Les déportés de Hénon dans les camps de concentration (3ème et dernière partie)

Troisième et dernière victime hénonnaise des camps dont Pierre Corbin honore la mémoire : Pierre Le Hérissé.

Pierre, Marie, Antoine Le Hérissé est né le 22 mai 1922 au Pont Joret à Hénon. Célibataire et agriculteur comme tous les gars de sa classe, il est réquisitionné par le gouvernement de Vichy (sur demandes des autorités allemandes) pour aller travailler en Allemagne au sein du STO (Service du Travail Obligatoire) afin de remplacer les soldats allemands partis sur le front. Les Français qui refusaient d'intégrer le STO entraient dans la clandestinité et étaient contraints de vivre sous une fausse identité afin de ne pas être arrêté par la gendarmerie? Pierre Le Hérissé rejoint quant à lui le STO par peur de représailles contre sa famille.

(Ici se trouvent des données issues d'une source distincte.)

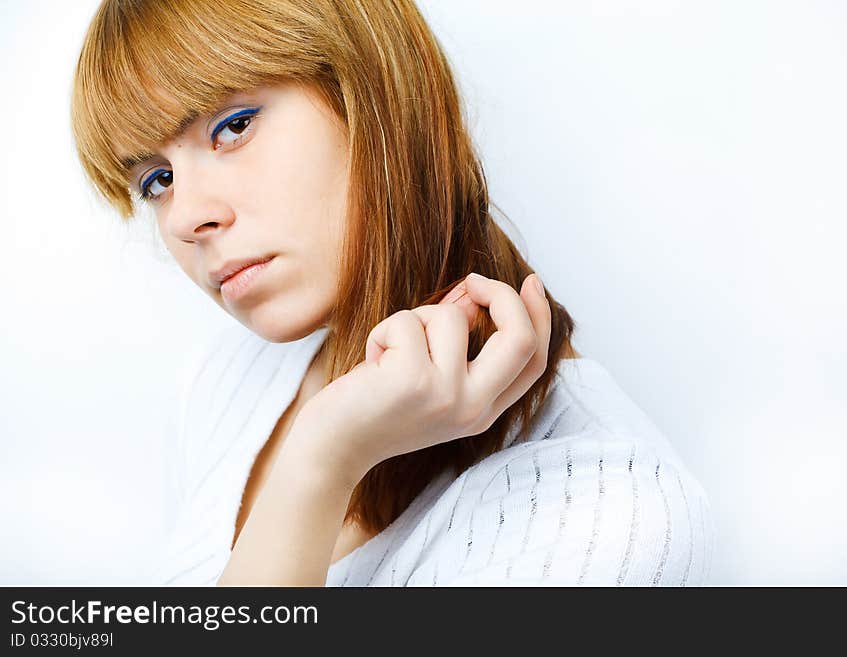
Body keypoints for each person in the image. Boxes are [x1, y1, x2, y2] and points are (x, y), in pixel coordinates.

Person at [70, 0, 713, 586]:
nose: (184, 218)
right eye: (156, 180)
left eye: (233, 126)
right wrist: (320, 459)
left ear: (373, 97)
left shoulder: (610, 507)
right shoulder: (224, 382)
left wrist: (320, 464)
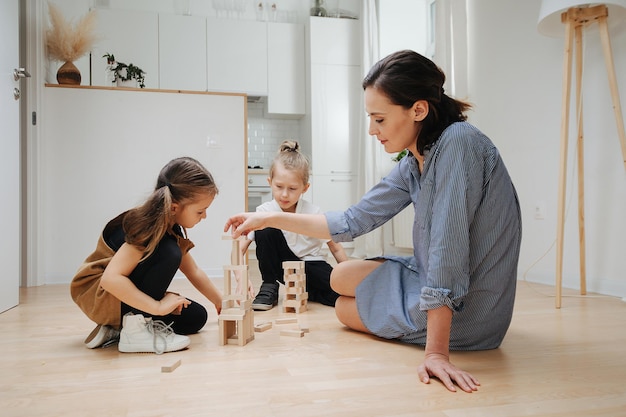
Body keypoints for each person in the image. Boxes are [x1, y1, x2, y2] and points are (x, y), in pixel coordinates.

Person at [224, 50, 521, 392]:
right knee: (341, 276)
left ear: (418, 110)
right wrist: (271, 218)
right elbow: (353, 220)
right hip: (429, 274)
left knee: (344, 311)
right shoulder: (414, 161)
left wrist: (437, 353)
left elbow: (447, 250)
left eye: (379, 119)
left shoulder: (458, 145)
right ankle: (402, 309)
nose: (371, 129)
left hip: (468, 305)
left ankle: (437, 332)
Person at [71, 156, 223, 354]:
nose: (204, 216)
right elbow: (110, 279)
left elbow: (193, 270)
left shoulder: (170, 227)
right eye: (200, 211)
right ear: (174, 207)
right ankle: (134, 333)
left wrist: (221, 301)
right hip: (101, 294)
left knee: (195, 317)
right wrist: (158, 306)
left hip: (117, 294)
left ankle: (118, 327)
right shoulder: (146, 227)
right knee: (169, 252)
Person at [241, 140, 348, 311]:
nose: (284, 194)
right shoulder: (264, 210)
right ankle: (269, 286)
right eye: (279, 187)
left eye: (292, 188)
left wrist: (346, 275)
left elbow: (336, 248)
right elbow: (240, 248)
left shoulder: (313, 212)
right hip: (283, 267)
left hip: (311, 266)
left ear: (305, 188)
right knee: (265, 223)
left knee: (340, 294)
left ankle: (311, 292)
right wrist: (241, 277)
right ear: (270, 182)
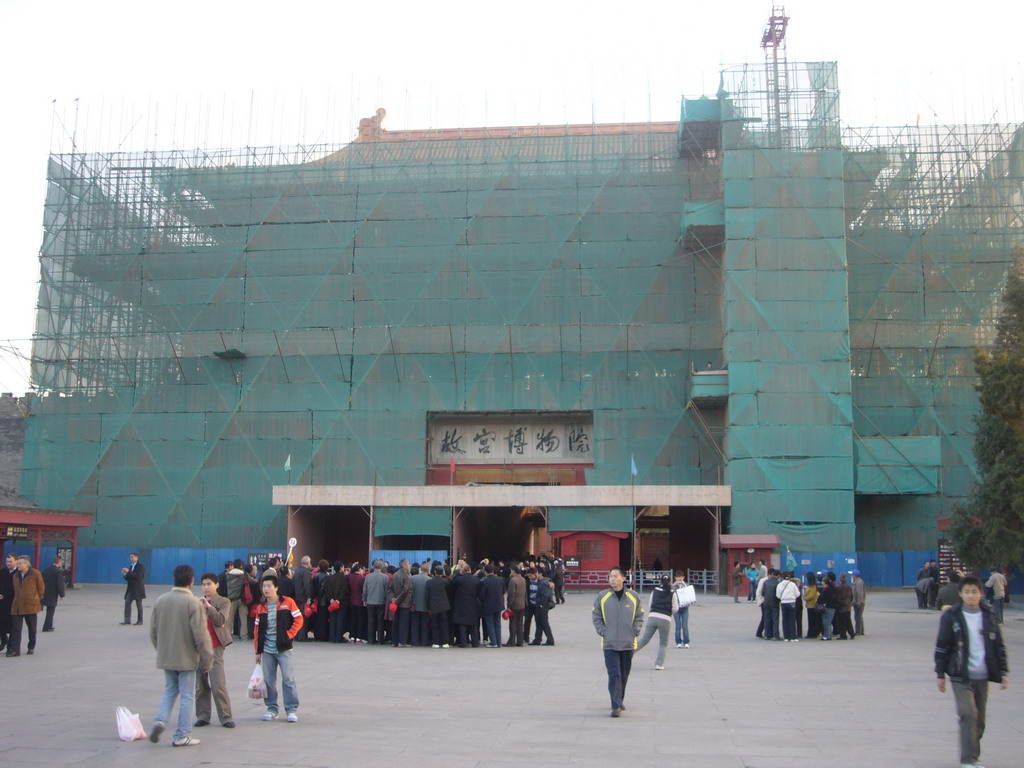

Les hommes partis dans le cadre du STO étaient des travailleurs qui ne faisaient pas la guerre, ils devaient être considérés (alimentation et soins) comme n'importe quel citoyen en ces temps difficiles? Si Pierre Le Hérissé a été envoyé dans un camp de concentration, c'est, à n'en pas douter, pour des faits d'opposition à l'Allemagne nazie (refus de travailler pour l'ennemi ? Sabotage des pièces dans une usine où il travaillait ?...). La gestapo l'arrêta donc pour son attitude antinazie et il fut interné le 2 septembre 1944 au camp de sinistre réputation qu'était Dachau (libéré par les américains le 29 avril 1945). Pierre Le Hérissé décéda dans ce camp dans l'anonymat le plus complet, la date de son décès n'étant pas connue? L'on devine hélas ce qui a été fait de sa dépouille dans ce sinistre camp. Une demande de jugement déclaratif de décès a été effectuée par Pierre Klein (1) le 23 avril 2010.